The courts and VCAT are also able to refer matters to conciliation before a case goes to a final hearing or trial. VCAT uses a method known as a compulsory conference, which uses conciliation as the dispute resolution method. The Magistrates’ Court uses a process known as a pre-trial conference, which again uses conciliation to try and help the parties resolve the dispute.
Arbitration
During an arbitration session, a third party listens to the parties and tries to help them reach an agreement. If this is not possible, the third party makes a decision.
In taking their case to arbitration, the parties are agreeing to abide by the arbitrator’s decision. For example, in a commercial contract a clause may be included stating that the parties agree to take any dispute between the parties to an arbitrator, and to be bound by the decision of the arbitrator.
There are professional arbitrators who will charge the parties a fee for acting as an arbitrator in a dispute. Arbitration is often used in commercial situations. Legal representation is usually allowed during the arbitration process. It can therefore be an expensive process.

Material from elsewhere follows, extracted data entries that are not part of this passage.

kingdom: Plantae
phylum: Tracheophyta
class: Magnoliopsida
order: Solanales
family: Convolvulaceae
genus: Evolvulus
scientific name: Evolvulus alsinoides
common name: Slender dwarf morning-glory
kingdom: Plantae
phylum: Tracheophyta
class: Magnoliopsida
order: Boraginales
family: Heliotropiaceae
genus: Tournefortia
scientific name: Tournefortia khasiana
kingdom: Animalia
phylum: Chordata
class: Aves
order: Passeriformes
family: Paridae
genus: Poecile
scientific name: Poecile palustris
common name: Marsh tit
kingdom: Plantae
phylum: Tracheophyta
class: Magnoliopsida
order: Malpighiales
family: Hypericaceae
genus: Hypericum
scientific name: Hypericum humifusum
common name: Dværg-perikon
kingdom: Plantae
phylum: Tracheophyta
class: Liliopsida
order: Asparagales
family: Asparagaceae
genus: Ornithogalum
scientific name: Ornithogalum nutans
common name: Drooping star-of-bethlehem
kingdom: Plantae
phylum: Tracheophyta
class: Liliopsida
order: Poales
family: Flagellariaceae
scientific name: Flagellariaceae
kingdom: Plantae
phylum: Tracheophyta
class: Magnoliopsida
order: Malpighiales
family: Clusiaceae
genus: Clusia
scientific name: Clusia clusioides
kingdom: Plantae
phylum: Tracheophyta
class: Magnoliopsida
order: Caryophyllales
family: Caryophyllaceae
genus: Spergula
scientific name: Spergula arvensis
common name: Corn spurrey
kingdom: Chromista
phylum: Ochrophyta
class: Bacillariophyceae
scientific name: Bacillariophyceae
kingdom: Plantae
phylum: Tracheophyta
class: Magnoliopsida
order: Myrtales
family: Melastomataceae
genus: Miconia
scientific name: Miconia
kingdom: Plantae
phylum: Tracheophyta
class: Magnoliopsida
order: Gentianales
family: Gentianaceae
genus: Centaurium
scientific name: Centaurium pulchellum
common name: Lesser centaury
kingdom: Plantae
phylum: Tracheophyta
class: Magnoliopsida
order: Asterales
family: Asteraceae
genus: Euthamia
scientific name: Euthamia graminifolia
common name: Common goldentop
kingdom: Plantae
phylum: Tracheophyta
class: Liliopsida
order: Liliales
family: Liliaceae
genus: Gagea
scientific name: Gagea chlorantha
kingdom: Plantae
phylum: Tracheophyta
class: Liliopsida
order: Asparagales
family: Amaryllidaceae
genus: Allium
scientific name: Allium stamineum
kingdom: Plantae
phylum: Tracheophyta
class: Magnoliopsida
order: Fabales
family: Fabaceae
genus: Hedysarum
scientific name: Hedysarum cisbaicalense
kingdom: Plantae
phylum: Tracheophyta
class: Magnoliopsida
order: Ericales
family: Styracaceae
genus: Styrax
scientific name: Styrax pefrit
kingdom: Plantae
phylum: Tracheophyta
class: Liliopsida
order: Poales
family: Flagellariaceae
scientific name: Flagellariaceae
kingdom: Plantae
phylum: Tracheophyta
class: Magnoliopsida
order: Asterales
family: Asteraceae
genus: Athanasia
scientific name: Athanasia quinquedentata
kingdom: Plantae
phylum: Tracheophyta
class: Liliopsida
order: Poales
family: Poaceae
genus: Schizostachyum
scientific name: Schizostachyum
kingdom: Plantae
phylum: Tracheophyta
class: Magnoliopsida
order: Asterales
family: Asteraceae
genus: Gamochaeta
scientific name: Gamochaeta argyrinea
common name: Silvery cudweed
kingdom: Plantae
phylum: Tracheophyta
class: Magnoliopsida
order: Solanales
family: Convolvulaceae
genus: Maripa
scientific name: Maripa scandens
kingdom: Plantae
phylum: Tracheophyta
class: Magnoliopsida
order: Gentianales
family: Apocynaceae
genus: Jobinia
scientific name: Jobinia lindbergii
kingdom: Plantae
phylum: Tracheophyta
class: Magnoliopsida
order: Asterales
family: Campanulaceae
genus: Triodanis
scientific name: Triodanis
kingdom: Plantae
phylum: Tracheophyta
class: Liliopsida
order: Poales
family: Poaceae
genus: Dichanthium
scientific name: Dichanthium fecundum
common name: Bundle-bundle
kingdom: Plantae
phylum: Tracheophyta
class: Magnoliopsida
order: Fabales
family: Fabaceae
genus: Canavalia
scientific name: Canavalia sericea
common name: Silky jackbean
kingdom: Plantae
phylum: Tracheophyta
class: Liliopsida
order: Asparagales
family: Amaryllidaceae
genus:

The Magistrates’ Court uses arbitration to resolve civil claims of less than $10000. The court attempts to facilitate an agreement between the parties. If unsuccessful, a magistrate or registrar can make a binding decision. VCAT is also able to refer parties to arbitration.
2 advantages of judicial determination
– Decisions made through judicial determination are binding, meaning that they are made by
a third party and more easily enforceable than resolutions reached during mediation and
conciliation.
– A court is able to make precedent, particularly when the court is deciding an area of
common law that requires reform. Decisions made in mediation, conciliation and arbitration
do not form precedent.
2 advantages of mediation and conciliation
– A decision made by the parties through mediation or conciliation is more likely to be
acceptable to the parties, as they have reached the decision themselves rather than it being imposed by a third party.
– Mediation and conciliation are held in an informal atmosphere, which can help alleviate the stress and intimidation of the parties that may be felt in a courtroom.
2 advantages of Arbitration
– Arbitration is binding.
– Arbitration is more informal than judicial determination.
2 disadvantages of judicial determination
– It is more expensive than mediation and conciliation.
– It can be stressful, inconvenient and traumatic for some parties.
2 disadvantages of mediation and conciliation
– Mediation and conciliation require the participation and willingness of the parties to
attend and explore options.
– Unless the parties enter into terms of settlement, decisions reached during mediation and
conciliation are not binding.
2 disadvantages of arbitration
– Arbitration is more expensive than mediation and conciliation because the parties normally
use legal representatives.
– There can be delays before a matter is brought before an arbitrator.